海岸に沿って南下してきた日南線は、
伊比井駅を過ぎると海岸を離れる。小さなトンネルを抜けると富土川に沿って走り、沿線の山々がますます深くなると、線路は長いトンネルへ入ってゆく。谷之城トンネルという。谷之城トンネルを抜け出ると広渡川を渡って北郷駅に着く。谷之城山の懐を真っ直ぐに貫く谷之城トンネルは三キロを越える長さで、トンネルの多い日南線の中にあっても群を抜いて長い。1963年(昭和38年)の日南線全線開通は、乱暴に簡単に言ってしまえば、
志布志から北郷までを結んでいた志布志線と南宮崎から内海を結んでいた宮崎軽便鉄道(後に宮崎交通の経営に移行)とを繋ぐ作業だったわけだが、この谷之城トンネルの開通こそが要だった。かなりの難工事であったという。
北郷駅はかつては小さな駅舎だったのだが、1990年代になって建て替えられ、山小屋風の洒落た意匠の駅舎になった。名産である「飫肥杉」を使って建てられたものという。駅舎はなかなか大きなものだが、無人駅で、建物は乗客のための待合所と自転車置き場などに使われている。ホームは島式で、交換可能駅となっているが、駅の規模自体はそれほど大きなものではない。駅前には駐車スペースが用意され、駐車台数にも比較的余裕があるが、あまり停まっている車はない。のどかなものだ。
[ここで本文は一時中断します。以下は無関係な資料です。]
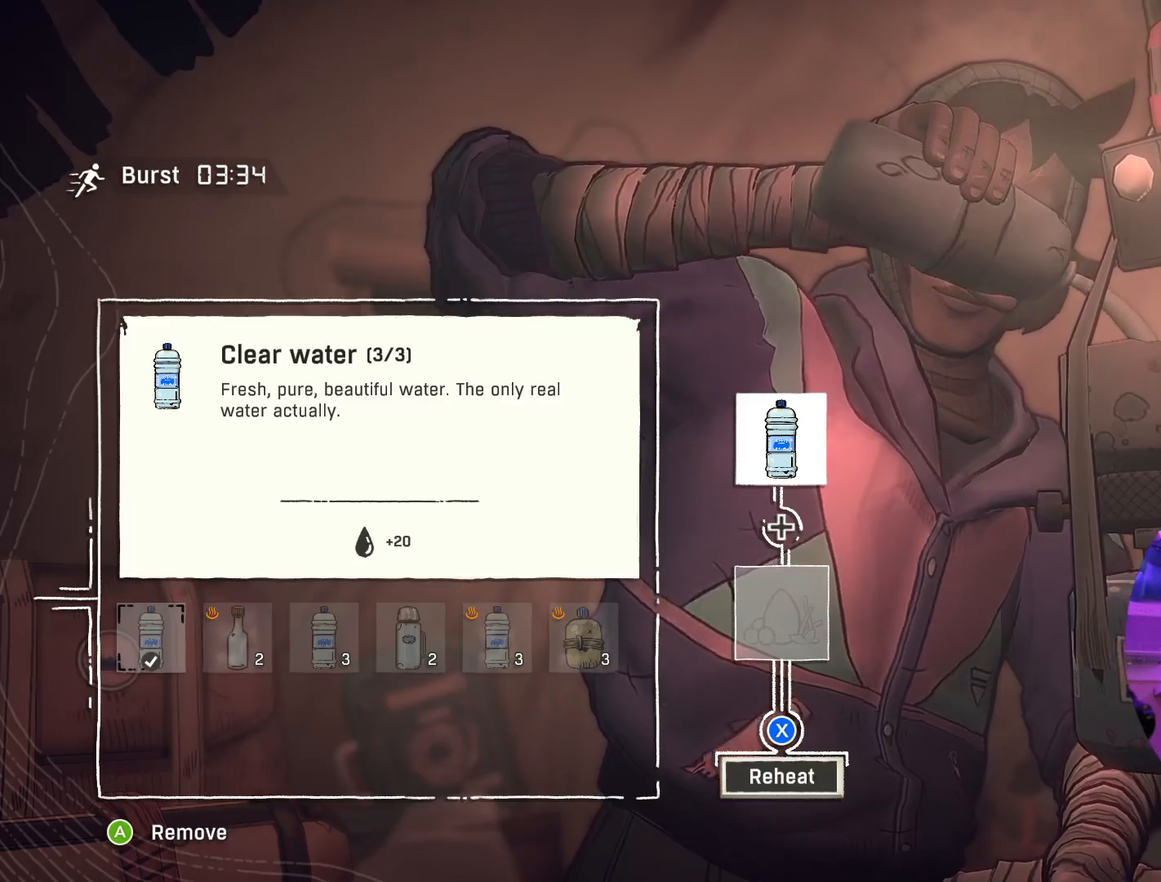
{"buttons": [], "left_stick": "center", "right_stick": "center", "events": [[433, "X", "up"]]}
駅の東側には広渡川河畔の水田地帯が広がっている。西の山間部から流れてきた広渡川が大きく蛇行して南へ向かうところの、内側に生じた平地部に当たっており、山々に囲まれたのどかな風景を見せている。このあたりは字名を「郷之原」という。「ごうのはら」と言うのが正しいと思うのだが、地元では短く縮めて「ごんはる」などと呼んだりもする。線路の東側には、広渡川に沿うように県道28号(日南高岡線)が走り、南は日南市街方面と、北は田野を抜けて高岡方面へと繋いでいる。県道28号を北へ辿ると、やがて県道33号(北郷都城線)が逸れ、西へ峠を越えて都城市へ辿っている。駅の周辺には店舗などが並び、駅のすぐ東にはかつて北郷町役場が置かれていた。北郷町役場跡には2023年(令和5年)10月1日、「道の駅きたごう」がオープンした。駅の西側は丘陵地で、駅周辺から丘へと道路が上っている。駅周辺から駅西側の丘の上にかけてのあたりが北郷の中心と言っていい。県道28号を少しばかり北へ辿ると、県道34号が逸れる手前に蜂之巣公園があり、地元の行楽地として知られているが、駅から徒歩では少々距離があるかもしれない。
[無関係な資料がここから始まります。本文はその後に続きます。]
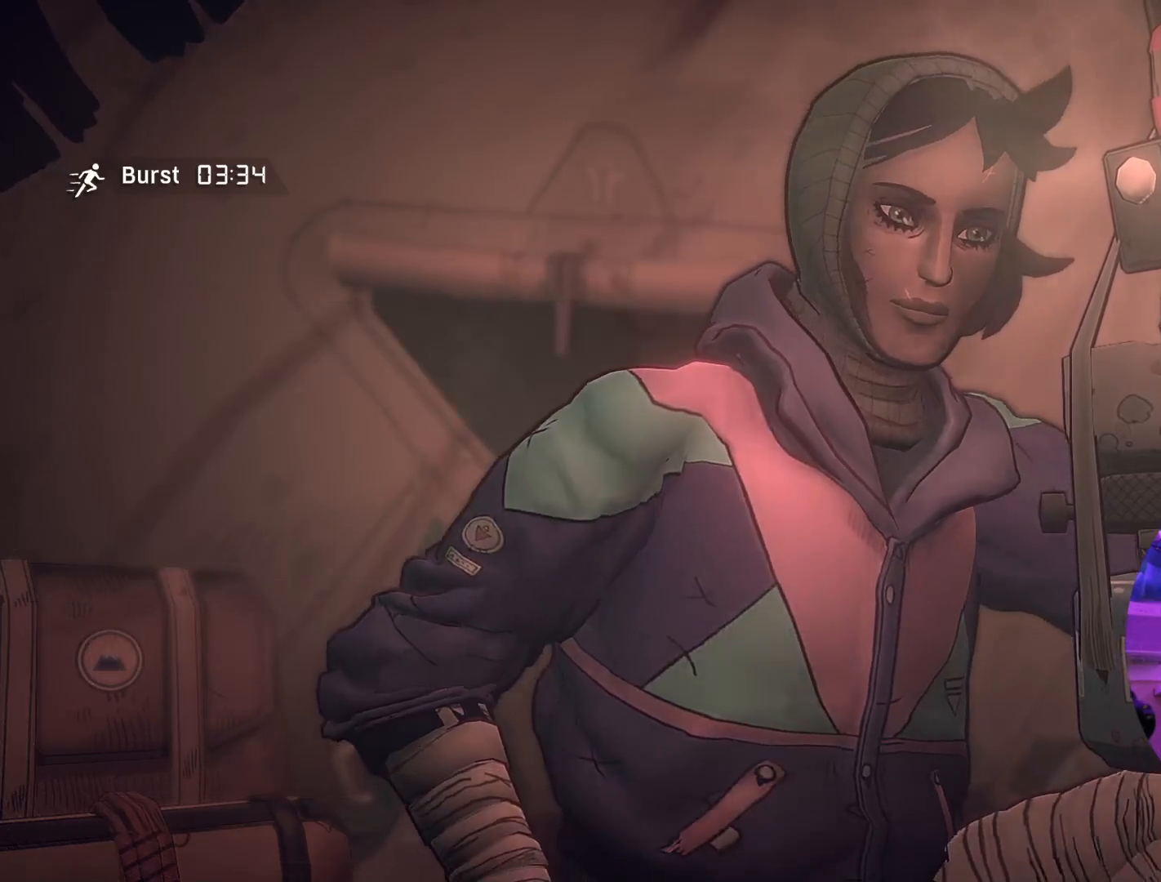
{"buttons": [], "left_stick": "center", "right_stick": "center", "events": []}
北郷駅から南へ、日南線は県道430号(郷之原日南線)とぴったりと寄り添いながら広渡川の右岸を下り、やがて
内之田駅に到着する。この区間、線路脇の木々の向こうに間近に広渡川の流れを見るところがある。山肌と川との間に強引に線路と道路を通したような狭いところを、日南線の車両が木々に囲まれながらのんびりと抜けてゆく。車窓からの眺めもなかなか楽しい区間だ。